For plugin providers / product vendors this always leads to the very unfortunate situation that they are having hard times to update their products / plugins and still maintain a certain degree of backward compatibility with older eclipse releases or users that are at the bleeding edge. The main problem is that in almost all cases it is impossible to provide a "reproducing testcase" for the following reasons:
Why this is undesired behavior
The OSGi resolver is actually the entity that should solve complex dependency problems, it should not be the developer or release manager that needs to find out how to resolve the requirements best.
Even worse, in the case I have analyzed in deep here I can actually make the state resolve when I perform some manual steps, these steps are rather trivial operations (if one gets the idea) but the resolver burns a lot of CPU cycles and does not find a suitable solution and simply gave up after a timeout or even there are situations where it seem to run forever (> 30 minutes until I killed the process).
This can be especially frustrating if one looks at the "unsatisfied" requirements and see they are there, or has use-violations but can "see" the solution that must be chosen... a computer should even be better to spot such things
The "algorithm" to fix the resolve problem is implemented here:
but it has the drawback that it takes a considerable amount of time and there is no guarantee it always fixes the problem as it simply has no way to perform anything more than ask the resolver to try a little bit harder on something that seems to be part of the problem.
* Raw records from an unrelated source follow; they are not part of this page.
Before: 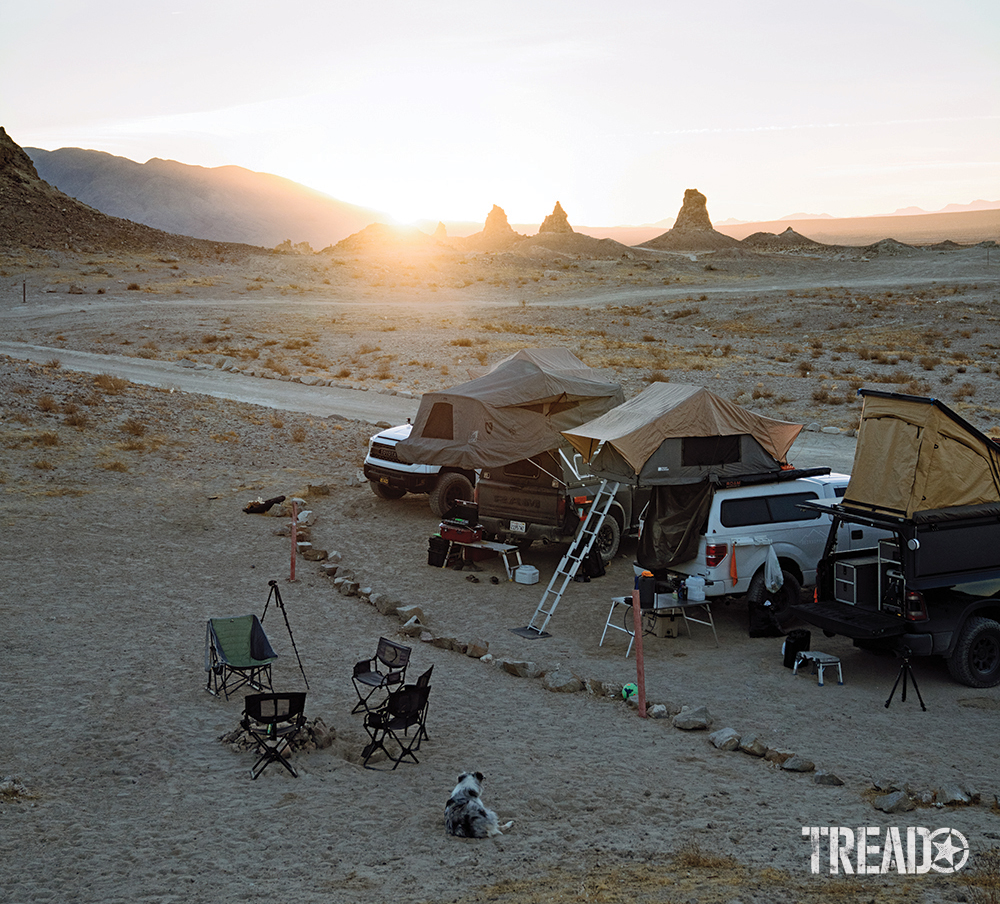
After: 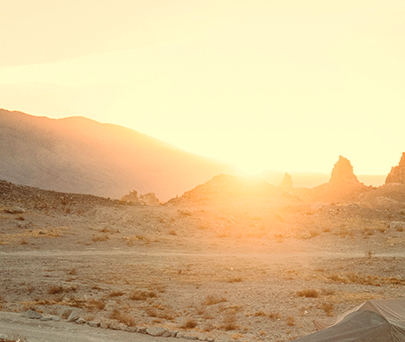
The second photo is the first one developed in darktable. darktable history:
white balance: red 1.138, green 0.996, blue 0.812
crop: left 15.452%, top 5.459%, right 43.956%, bottom 56.62%
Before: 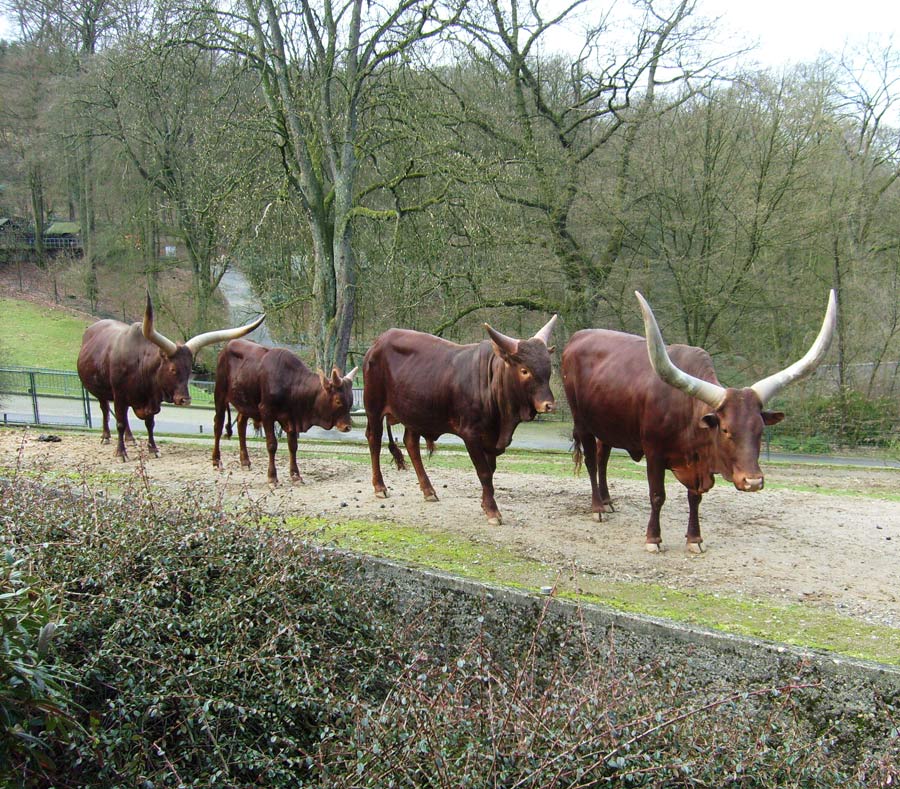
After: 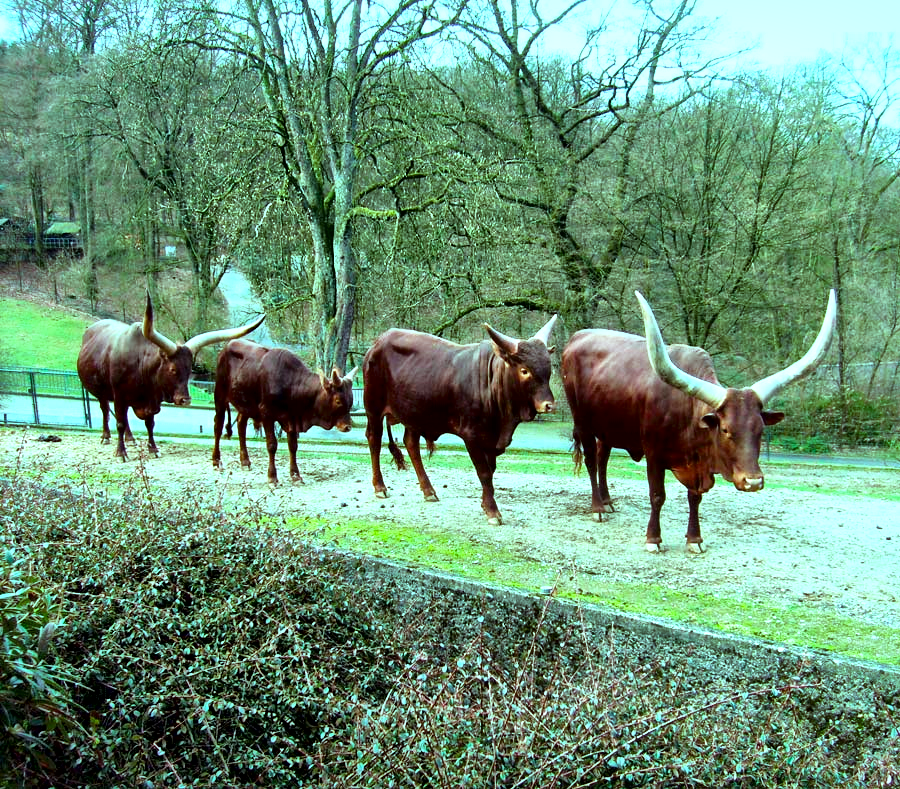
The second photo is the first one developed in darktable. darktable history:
local contrast: mode bilateral grid, contrast 43, coarseness 68, detail 215%, midtone range 0.2
tone equalizer: -8 EV -0.389 EV, -7 EV -0.41 EV, -6 EV -0.295 EV, -5 EV -0.19 EV, -3 EV 0.207 EV, -2 EV 0.361 EV, -1 EV 0.405 EV, +0 EV 0.409 EV
color balance rgb: highlights gain › chroma 5.493%, highlights gain › hue 194.68°, perceptual saturation grading › global saturation 31.079%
@tjwatson I'll contact you directly with how you can get the bundle test set in the hope that is helps, the test-case here actually resembles the problem quite good, it shows in first round a timeout after two minutes, then some bundles are selected for refresh, this again times out but with a different set of bundles, repeating this then leads with two more refreshes to a resolved state. It even seem not be much important how high the timeout is so basically a lot of time is spend here without making any progress.